Output the lines of the records exactly, from the first through the one containing "index dip: (1107, 760)". Omit all pictures.

•••••

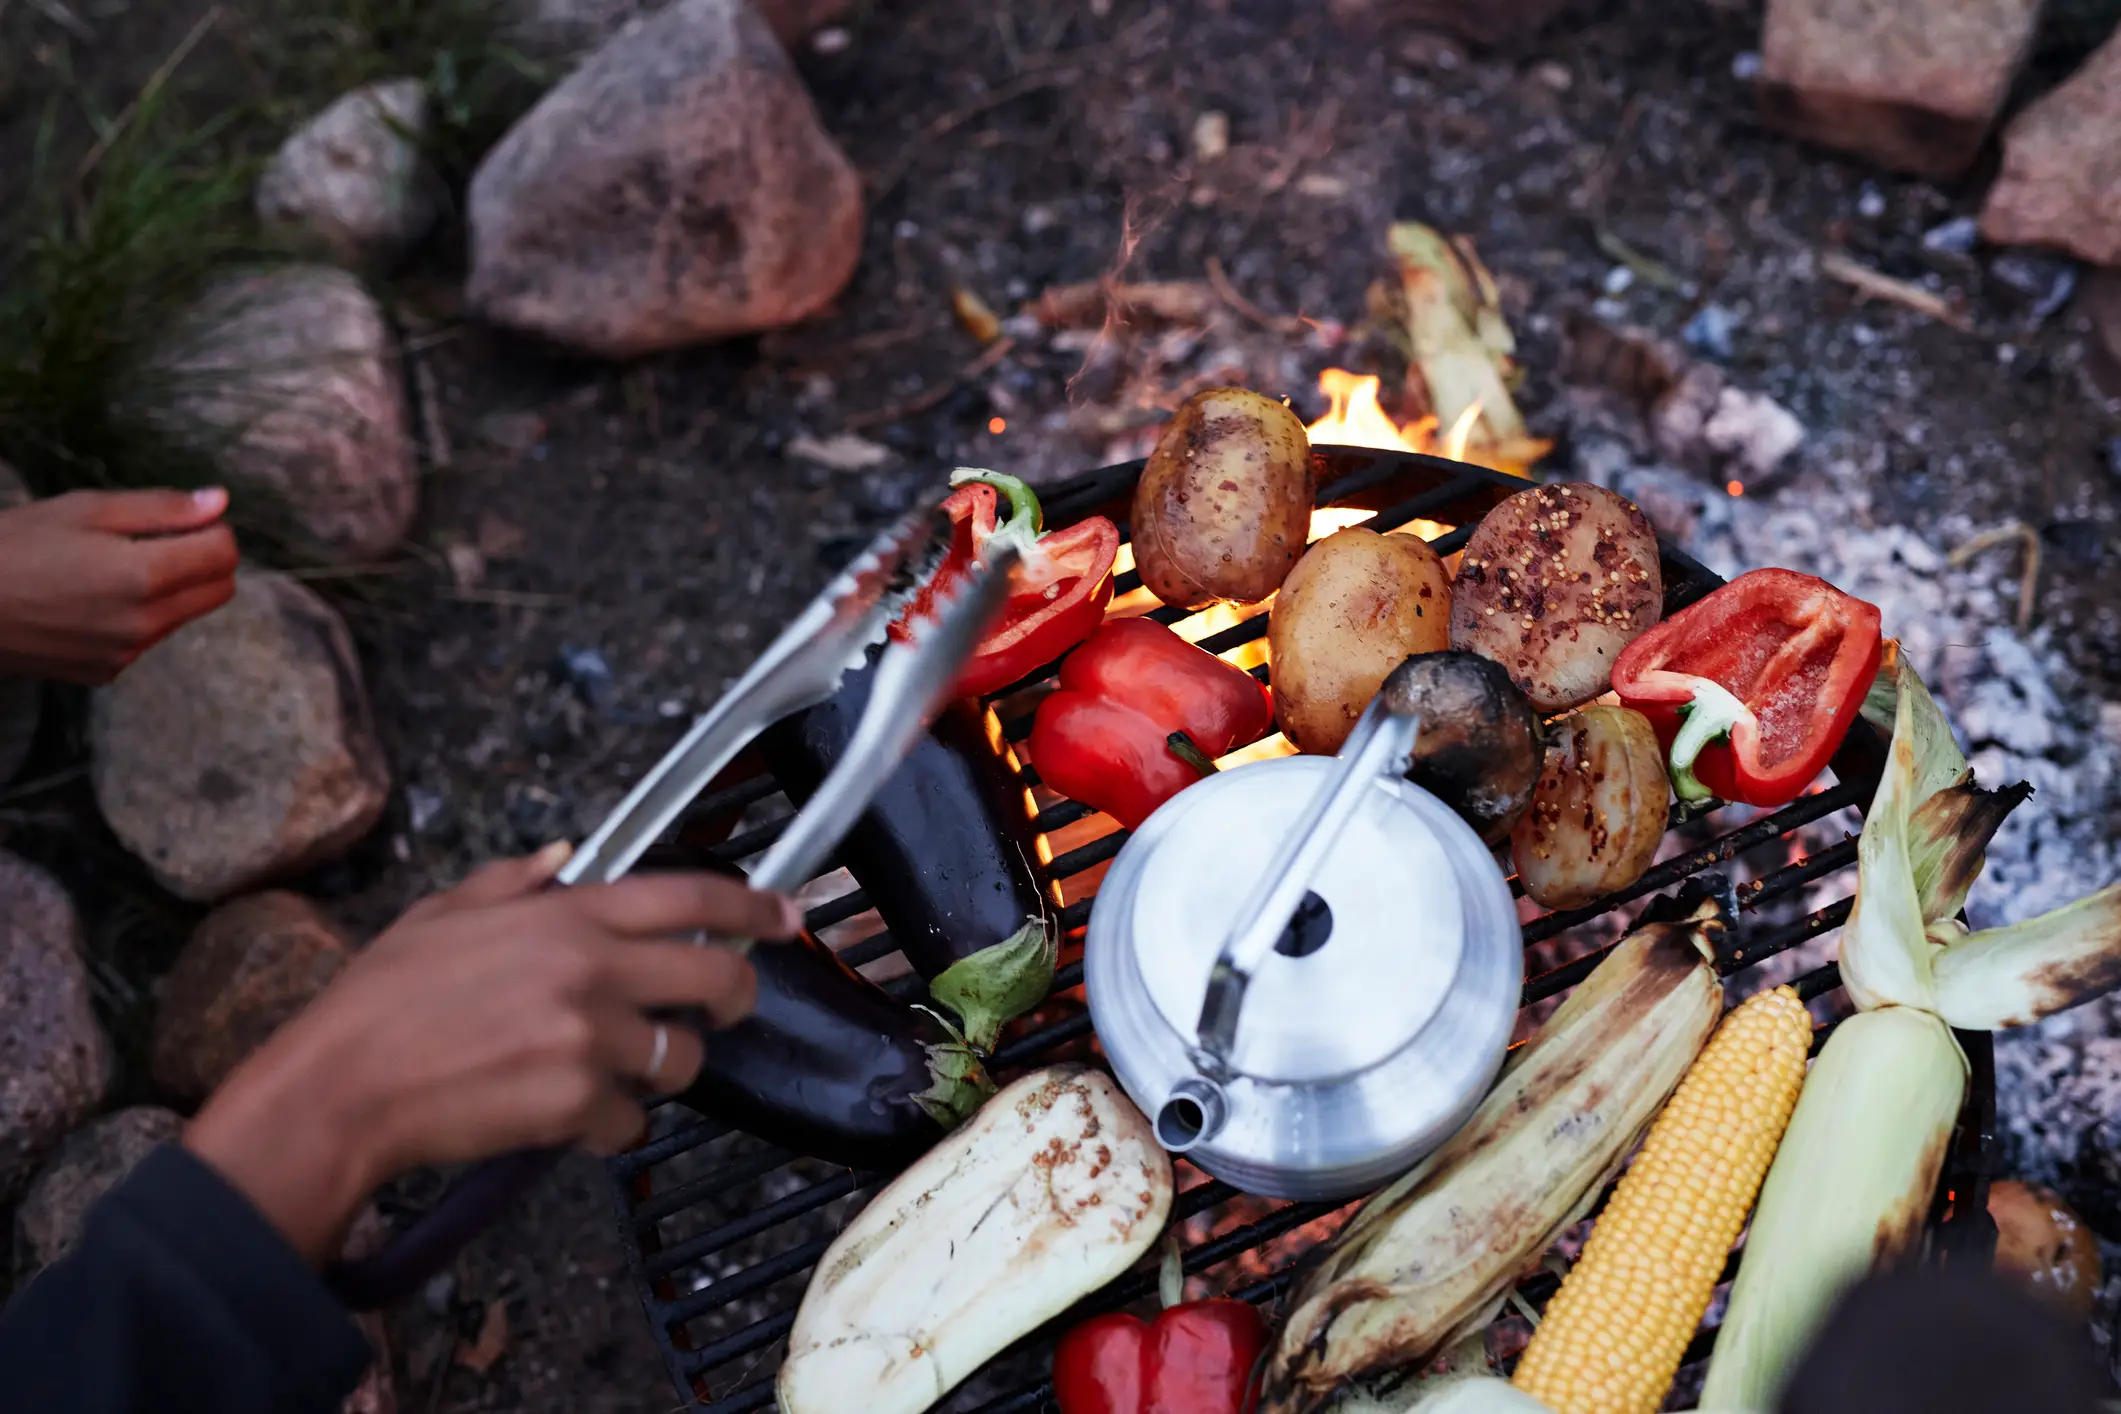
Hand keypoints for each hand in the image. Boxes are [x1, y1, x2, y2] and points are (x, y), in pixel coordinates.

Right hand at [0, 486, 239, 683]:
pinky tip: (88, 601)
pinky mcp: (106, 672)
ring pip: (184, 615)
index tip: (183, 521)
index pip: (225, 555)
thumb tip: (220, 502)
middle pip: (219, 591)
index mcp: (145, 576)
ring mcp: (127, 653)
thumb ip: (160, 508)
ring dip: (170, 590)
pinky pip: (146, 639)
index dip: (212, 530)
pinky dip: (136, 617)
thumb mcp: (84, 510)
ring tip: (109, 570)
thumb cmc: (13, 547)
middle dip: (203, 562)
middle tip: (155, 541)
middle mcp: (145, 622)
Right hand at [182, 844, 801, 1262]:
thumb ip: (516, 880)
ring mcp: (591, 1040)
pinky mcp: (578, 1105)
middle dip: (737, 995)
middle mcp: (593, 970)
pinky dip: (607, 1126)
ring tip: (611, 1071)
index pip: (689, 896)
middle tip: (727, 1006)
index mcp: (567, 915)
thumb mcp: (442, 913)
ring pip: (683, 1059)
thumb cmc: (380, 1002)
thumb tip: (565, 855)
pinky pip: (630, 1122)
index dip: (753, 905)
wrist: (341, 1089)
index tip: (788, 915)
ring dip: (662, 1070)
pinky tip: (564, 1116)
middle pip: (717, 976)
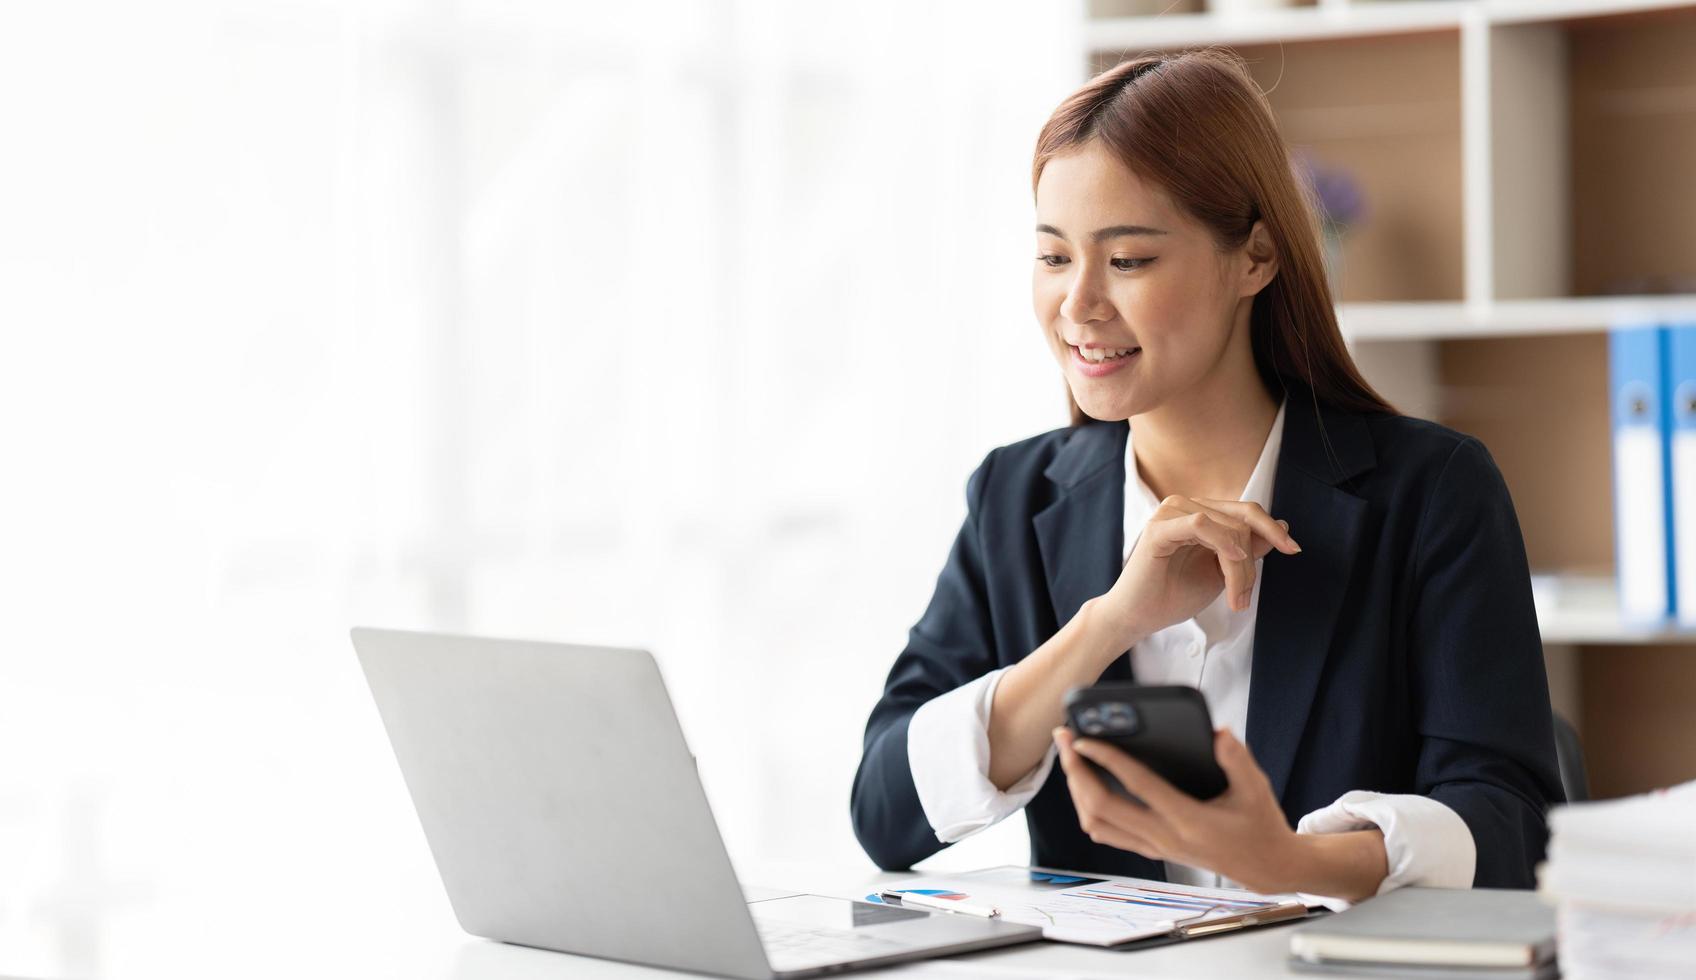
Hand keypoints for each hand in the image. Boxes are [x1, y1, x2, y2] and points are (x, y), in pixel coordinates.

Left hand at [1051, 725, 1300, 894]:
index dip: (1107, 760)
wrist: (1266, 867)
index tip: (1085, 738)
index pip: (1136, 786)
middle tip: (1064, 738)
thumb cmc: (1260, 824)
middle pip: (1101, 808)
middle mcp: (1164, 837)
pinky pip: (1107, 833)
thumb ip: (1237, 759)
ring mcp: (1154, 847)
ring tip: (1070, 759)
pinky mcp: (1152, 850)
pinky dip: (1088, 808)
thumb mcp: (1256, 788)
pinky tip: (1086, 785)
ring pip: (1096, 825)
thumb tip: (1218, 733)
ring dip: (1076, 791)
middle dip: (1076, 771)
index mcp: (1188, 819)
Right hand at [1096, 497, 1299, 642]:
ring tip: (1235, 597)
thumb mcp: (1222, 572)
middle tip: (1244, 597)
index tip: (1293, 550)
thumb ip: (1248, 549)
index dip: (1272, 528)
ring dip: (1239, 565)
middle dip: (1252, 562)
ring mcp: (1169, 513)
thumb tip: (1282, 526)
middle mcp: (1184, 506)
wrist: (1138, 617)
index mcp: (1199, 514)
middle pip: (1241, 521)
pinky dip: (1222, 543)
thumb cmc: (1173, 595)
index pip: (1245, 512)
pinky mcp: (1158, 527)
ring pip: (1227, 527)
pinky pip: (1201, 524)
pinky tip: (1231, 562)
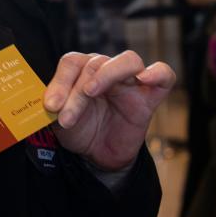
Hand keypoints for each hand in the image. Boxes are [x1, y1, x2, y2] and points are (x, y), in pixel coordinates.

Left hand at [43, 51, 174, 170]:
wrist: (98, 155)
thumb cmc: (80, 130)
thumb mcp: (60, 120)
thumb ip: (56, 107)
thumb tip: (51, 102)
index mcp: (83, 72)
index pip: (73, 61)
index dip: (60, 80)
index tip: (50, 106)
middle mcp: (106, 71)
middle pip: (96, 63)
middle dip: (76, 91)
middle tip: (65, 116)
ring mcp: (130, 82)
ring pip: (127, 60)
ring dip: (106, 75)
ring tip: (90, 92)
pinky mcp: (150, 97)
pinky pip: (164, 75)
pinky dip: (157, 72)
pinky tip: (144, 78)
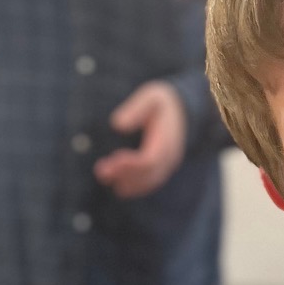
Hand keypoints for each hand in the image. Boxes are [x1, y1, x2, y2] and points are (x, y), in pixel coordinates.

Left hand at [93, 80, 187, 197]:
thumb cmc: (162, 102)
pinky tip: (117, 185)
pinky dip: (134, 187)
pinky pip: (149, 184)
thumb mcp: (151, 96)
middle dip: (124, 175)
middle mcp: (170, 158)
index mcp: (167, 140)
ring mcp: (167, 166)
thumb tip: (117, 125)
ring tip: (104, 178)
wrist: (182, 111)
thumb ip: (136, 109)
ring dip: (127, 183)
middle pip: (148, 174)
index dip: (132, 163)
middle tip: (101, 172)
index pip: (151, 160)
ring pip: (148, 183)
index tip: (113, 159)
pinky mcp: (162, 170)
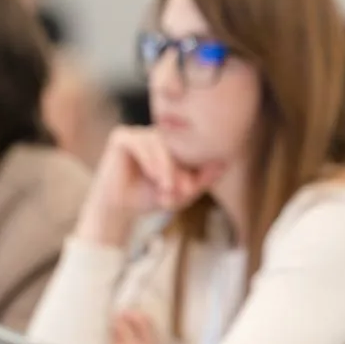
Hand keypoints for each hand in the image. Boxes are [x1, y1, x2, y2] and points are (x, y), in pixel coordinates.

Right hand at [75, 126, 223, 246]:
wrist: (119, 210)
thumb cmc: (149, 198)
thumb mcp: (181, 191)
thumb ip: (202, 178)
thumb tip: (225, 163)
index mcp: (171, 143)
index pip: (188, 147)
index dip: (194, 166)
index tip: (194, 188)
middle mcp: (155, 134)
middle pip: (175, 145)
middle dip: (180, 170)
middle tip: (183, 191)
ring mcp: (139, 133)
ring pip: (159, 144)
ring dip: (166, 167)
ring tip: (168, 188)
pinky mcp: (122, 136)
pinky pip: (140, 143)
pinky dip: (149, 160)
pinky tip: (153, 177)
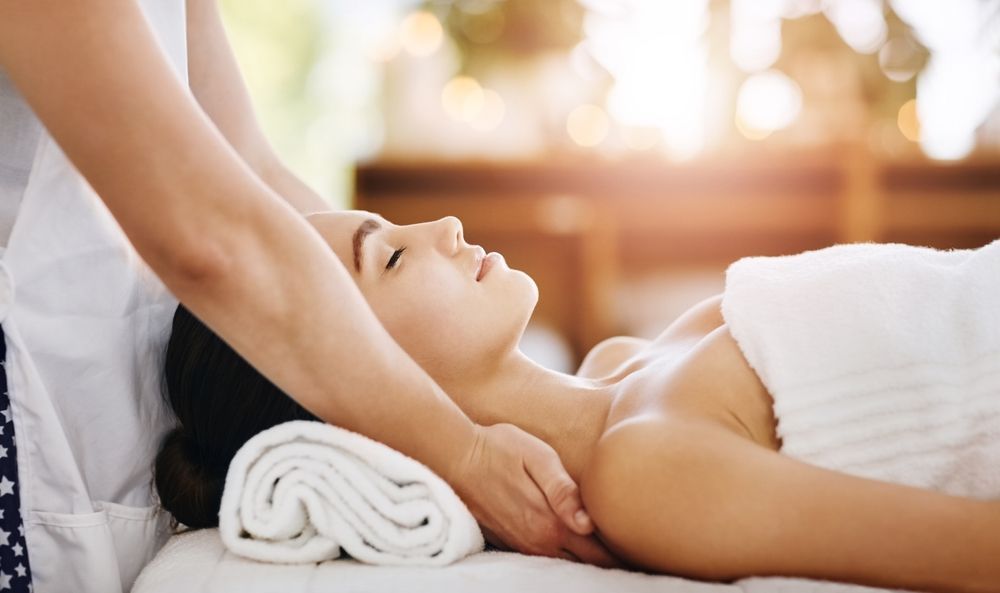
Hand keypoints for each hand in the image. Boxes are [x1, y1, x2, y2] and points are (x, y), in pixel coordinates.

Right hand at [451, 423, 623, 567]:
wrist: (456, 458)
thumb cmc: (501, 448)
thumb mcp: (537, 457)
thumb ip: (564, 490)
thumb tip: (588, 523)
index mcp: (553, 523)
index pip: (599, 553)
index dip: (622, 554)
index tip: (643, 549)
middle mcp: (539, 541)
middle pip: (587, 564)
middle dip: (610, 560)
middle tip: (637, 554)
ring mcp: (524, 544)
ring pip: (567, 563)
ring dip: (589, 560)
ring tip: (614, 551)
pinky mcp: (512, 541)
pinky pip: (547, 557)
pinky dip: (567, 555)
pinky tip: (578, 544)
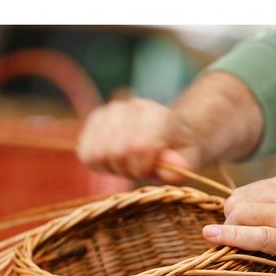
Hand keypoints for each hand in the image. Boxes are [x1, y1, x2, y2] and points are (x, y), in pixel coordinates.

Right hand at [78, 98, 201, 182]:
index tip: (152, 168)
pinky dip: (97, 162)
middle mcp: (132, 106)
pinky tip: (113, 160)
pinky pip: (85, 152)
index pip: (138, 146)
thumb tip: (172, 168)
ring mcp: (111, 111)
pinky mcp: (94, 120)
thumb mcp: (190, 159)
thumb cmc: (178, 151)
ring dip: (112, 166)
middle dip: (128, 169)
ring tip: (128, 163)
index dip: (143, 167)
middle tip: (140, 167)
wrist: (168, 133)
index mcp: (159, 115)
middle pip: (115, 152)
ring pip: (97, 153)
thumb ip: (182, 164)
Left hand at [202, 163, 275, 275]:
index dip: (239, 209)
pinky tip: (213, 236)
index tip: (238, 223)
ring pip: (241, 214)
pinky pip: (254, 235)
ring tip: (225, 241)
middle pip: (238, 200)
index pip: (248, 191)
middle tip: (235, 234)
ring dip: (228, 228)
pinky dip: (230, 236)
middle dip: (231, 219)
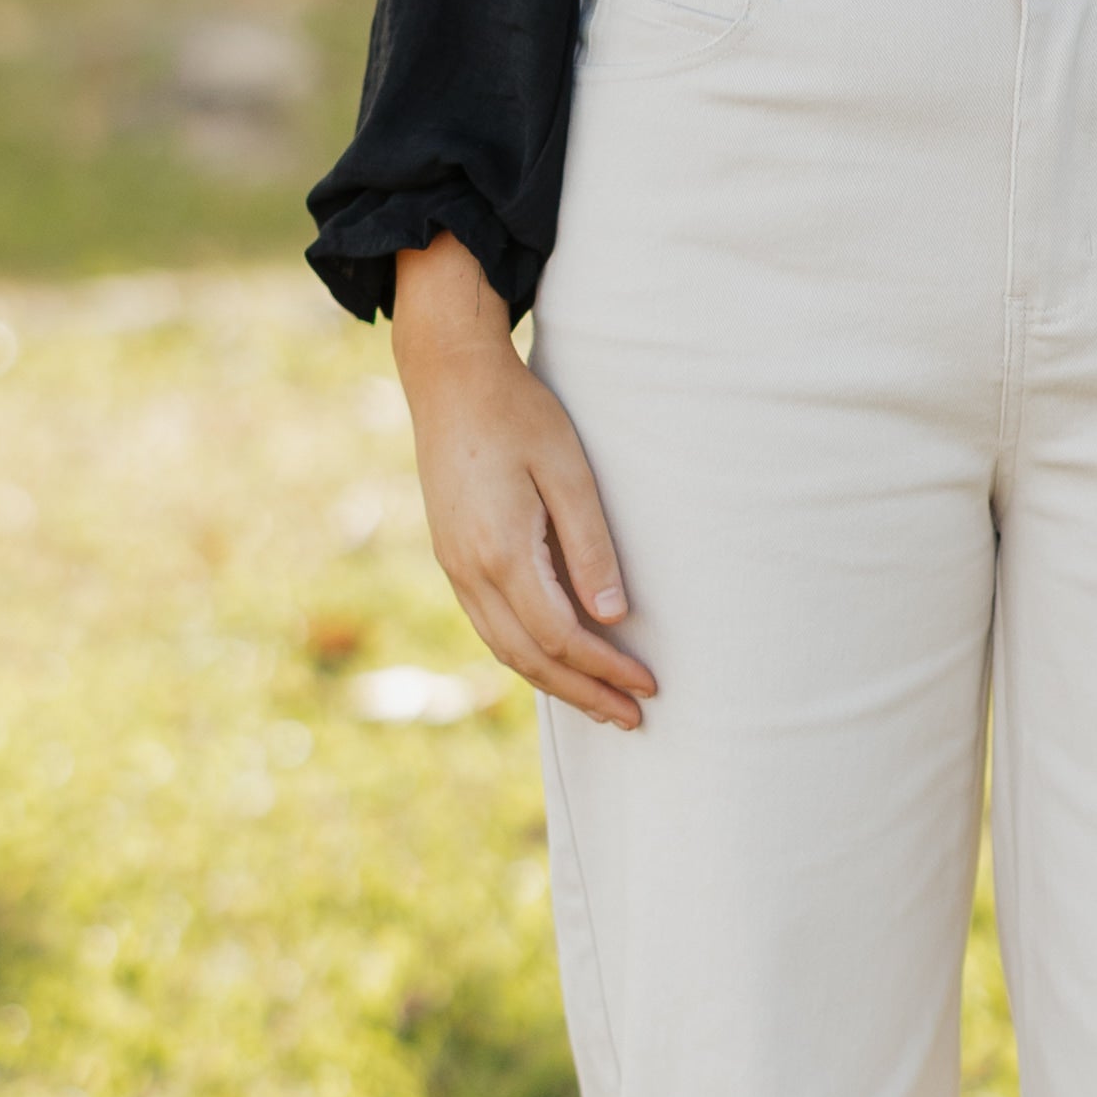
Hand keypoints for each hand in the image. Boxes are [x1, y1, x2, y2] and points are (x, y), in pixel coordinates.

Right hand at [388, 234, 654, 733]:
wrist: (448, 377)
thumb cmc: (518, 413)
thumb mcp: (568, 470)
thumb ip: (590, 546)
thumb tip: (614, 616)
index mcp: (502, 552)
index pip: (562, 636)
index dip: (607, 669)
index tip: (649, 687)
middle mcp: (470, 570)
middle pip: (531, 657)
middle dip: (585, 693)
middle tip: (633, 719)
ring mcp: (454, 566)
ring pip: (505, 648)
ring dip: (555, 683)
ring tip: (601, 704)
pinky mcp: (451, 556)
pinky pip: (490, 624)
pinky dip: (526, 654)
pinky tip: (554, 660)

•••••

WRITTEN ANSWER ▸
Hand keypoints for each hand in the image. Boxes are [x1, y1, x2, y2] and points are (x, y), in pixel coordinates.

Right hand at [0, 486, 239, 683]:
pinky tip: (88, 601)
pinky mcp: (106, 672)
ring pip: (184, 615)
index tip: (183, 521)
index pip: (225, 555)
thumb tip: (220, 502)
middle pip: (219, 591)
index mcp: (145, 576)
ring mcp: (127, 653)
thumb ip: (160, 508)
ring dip: (170, 590)
pinky pip: (146, 639)
index dip: (212, 530)
pinky dip: (136, 617)
thumb mcp: (84, 510)
ring tip: (109, 570)
thumb cmc: (13, 547)
middle dip: (203, 562)
middle tip: (155, 541)
middle mcp: (145, 622)
Right hand at [182, 844, 801, 1262]:
thumb ip: (516, 880)
ring mcp: (591, 1040)
pinky mcp: (578, 1105)
middle dip: (737, 995)
middle mcp: (593, 970)
pinky dip: (607, 1126)
ring tip: (611, 1071)
index pip: (689, 896)
middle tip: (727, 1006)
index mcp: (567, 915)
thumb mcp: (442, 913)
ring pip: (683, 1059)
thumb cmc: (380, 1002)
thumb tip: (565, 855)
pinky pip: (630, 1122)
index dip: (753, 905)
wrist: (341, 1089)
index tip: (788, 915)
ring dip: (662, 1070)
pinky tip: (564, 1116)
middle pip: (717, 976)
Hand keypoints for each hand in the image. Boxes are [x1, y1, x2, y2] and points are (x, y), in pixel coordinates.

Left hand at [1051, 725, 1300, 894]:
index dip: (1107, 760)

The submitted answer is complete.